IV. 
Tome 1 - Ville de Sang 

 

Il avait toujours trouvé les églises apaisantes. Pleine de ce silence qui ferait toujours défaut au monde. Torsten se tenait au pied de l'autel, le cœur gros. Il fixait la croix du Sauveur avec amertume.

- Tout ce que je veux, c'est un peu d'aide pour la sauver, souffla-t-il.

Il se détourna pour se laisser tomber sur une des nombreuses chaises, sa tête entre les mains.
Il n'y arriverait pas.
Il ne savait pas comment s'y prendre. Depuis qu'il savait que sa petite sœur, la chair de sa chair, allait devenir un monstre, il n'arrivait plus à penser clairement. Et ces voix dans sa tête le rendaient fou. Un grondement sinistre emplit son crâne.

- Tout ce que je demande, c'est un meilleur monde pour vivre avec elle, s'écria-t-il soudainement en relevant la tête vers cet homme crucifié et sourd à ses appels. Assez de pouvoirs pour un endroit en paix où elle serait à l'abri et Humaine.

« Il ne t’écoutera jamais. Tu n’es pas Humain. Tu n’es pas pieux… Il ne peut rien pour toi ! »

Il plaqua ses paumes sur ses tempes en hurlant.

- La ferme ! La ferme !

Il jeta un regard colérique à son Seigneur puis traversa l'église d'un pas rageur.
À qui croyait-il parler ? Il ne s'agissait que de marbres et de bois auxquels on avait donné une utilité humaine.
Il s'arrêta sur le parvis de l'église, l'air frais éclaircit ses pensées ombrageuses tandis que le soleil, haut dans le ciel, réchauffait ses membres glacés. Il déglutit difficilement.

«  C'est la meilleure des solutions. »

Il le savait, mais la décision restait importante et pénible à prendre. Il traversa la ville en regardant les gens, heureux ou moins, s'émerveiller devant des choses et d'autres.
Bientôt tout cela lui serait enlevé, mais au moins, il retrouverait sa raison de vivre. Heilin était sa petite sœur, sa chair et son sang, alors il ne pouvait pas se résoudre à laisser le destin lui jouer ce tour affreux.

Ce n'était pas un simple lien de grand frère à petite sœur, c'était bien au-delà. Il était son protecteur, il avait toujours veillé sur elle. Quand elle avait décidé de devenir Headhunter, alors qu'elle n'avait que onze ans, il s'y était engagé l’année précédente pour être certain qu'elle n'y risquerait rien. Elle lui en avait voulu, mais quand elle l'avait rejoint, ses yeux noirs s'étaient illuminés de fierté et d'amour. Il s'en souvenait encore avec émotion.
Six ans plus tard, il voulait revoir cette lueur. Il voulait retrouver ses yeux noirs plein de sentiments, ceux qui avaient jalonné sa vie jusqu'à maintenant. Il ne voulait plus tomber dans un gouffre de sang quand leurs regards se croisaient.
Torsten se laissa tomber sur le sable fin d'une plage artificielle construite au bord de l'Upper Bay. Les larmes envahirent son regard corbeau piqué de grenat qui deviendrait bientôt d'un blanc pur.

« Pour le pouvoir ! »

- Je sais, répondit-il à la voix qui sonnait gravement dans sa tête.
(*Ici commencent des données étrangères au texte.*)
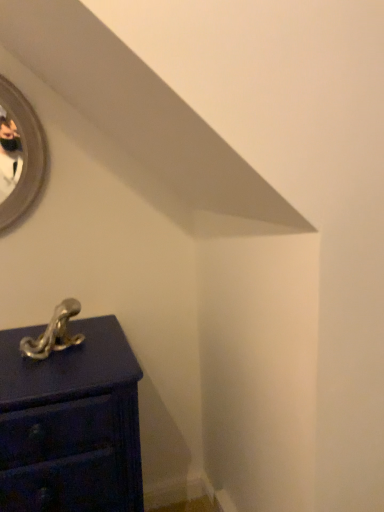
You are a GUI agent. You are given a task and a screenshot of the screen. Output one action in this format:
    pyautogui.click(x=<x>, y=<y>)
    Task: Click on the vacant space behind polished silver hook at lower left
    The height and width of the screenshot is (512, 384).
    Given the screenshot: What is the action you would take?
    pyautogui.click(x=73, y=330)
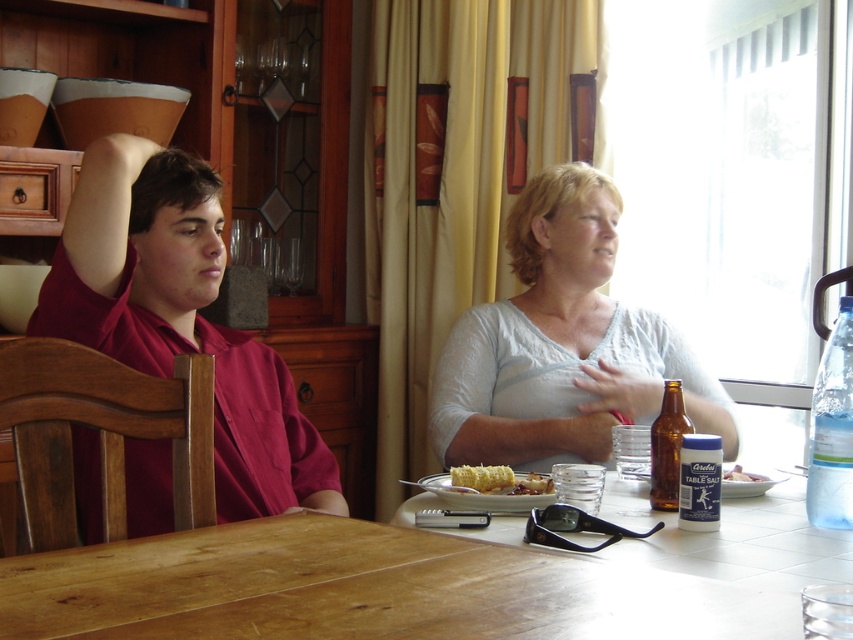
Can you confirm if wooden table at center is shorter than white lace shirt at center?

Correct, wooden table at center is not as tall as white lace shirt at center.

Measure the distance between wooden table at center and white lace shirt at center.

The distance of wooden table at center from white lace shirt at center is 3.54 feet.

Who is more distant from viewer, (497, 616) or (502, 408)?

Positioned behind is point (502, 408).

Locate an element on the screen. This screenshot has height=640, width=853. wooden table at center is located at coordinates (434, 579).

Which is more to the left, matte red shirt at left or brown glass bottle at table right?

matte red shirt at left

Is point (195, 237) farther from camera compared to point (670, 496)?

Yes.

This screenshot has width=853, height=640. Find the location of `matte red shirt at left`. matte red shirt at left is located at coordinates (180, 317).

Between point (750, 502) and point (479, 506), which one is positioned behind?

The point (750, 502) is more distant.

Which of these two, wooden table at center or yellow matte corn at center, stands shorter?

wooden table at center

Locate an element on the screen. Image resolution: width=853 pixels, height=640 pixels. wooden table at center is located at coordinates (434, 579).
Elle était sa guide, sa délivrance. Elle faisait taire les grondements incessants qui emplissaient son esprit quand il s'y attendait le moins et qui le poursuivaient depuis déjà bien des années.
Trop d'années.

Il sortit son téléphone portable de sa veste. Les gens se promenaient en maillot de bain tout autour de lui, mais lui avait si froid.
Il ouvrit son portable avec des gestes mesurés, le cœur battant dans sa poitrine.

Devait-il le faire ?

L'hésitation lui broyait les entrailles. Il craqua sa nuque alors que le grondement retentit à nouveau en lui. Son pouce appuya sur la photo de sa cadette. Il approcha le téléphone de son oreille. Les sonneries lui mirent les nerfs à rude épreuve.